Since 2010, tenants filed the most complaints in 2014 and 2015. This correlates with an increase in rent that the city hadn't seen before. Complaints overall decreased to their lowest levels in 2020 and 2021, coinciding with the pandemic and increased housing protections. However, complaints alleging that the landlord decreased housing services stayed relatively stable, while the number of all complaints decreased over time. This could be related to the fact that more people were home and perhaps noticed or demanded more housing services. Overall, most of the tenant complaints since 2010 came from the Mission, but when normalized for the number of renters there in 2015 and 2019, Mission didn't stand out. 

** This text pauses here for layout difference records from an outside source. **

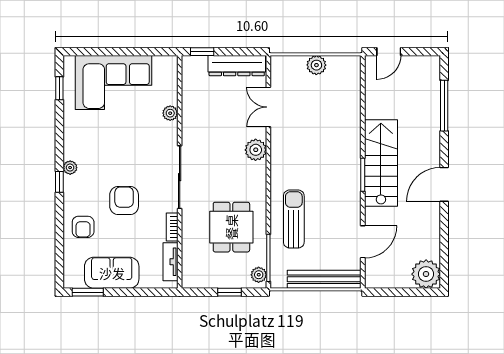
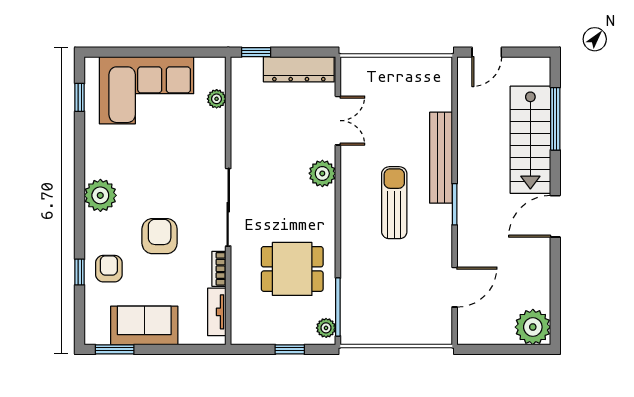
plant: (316, 65) -> (397, 69), removed
double door: (268, 107) -> (338, 121), swing flipped
plant: (170, 113) -> (217, 99), moved
stairs: (381, 163) -> (530, 140), moved, turned 180
plant: (70, 168) -> (100, 195), width x1.88, depth x1.88
window: (59, 182) -> (80, 272), moved
sun lounger: (294, 219) -> (394, 203), moved
armchair: (83, 227) -> (109, 269), turned 180
dining table: (231, 227) -> (292, 269), turned 90
bench: (324, 279) -> (441, 158), moved, turned 90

**Further analysis/reporting**

I'd be interested in seeing complaints/number of renters for each year in this interval. Is there a year where a neighborhood with a high number of complaints stood out for its rate? Are the complaints all similar? Do they all come from a specific building? 

Why did the number of housing services complaints stay steady when the overall number of complaints decreased? How did the rent board handle these complaints, and what was the outcome? Did tenants win lower rents for what they saw as decreased housing services? I'd be especially interested in focusing on housing service complaints that occurred during the pandemic, since, as mentioned before, people were more home for longer periods of time. 

Are the trends similar for complaints from landlords? Do landlord complaints rise in 2015 and decrease after?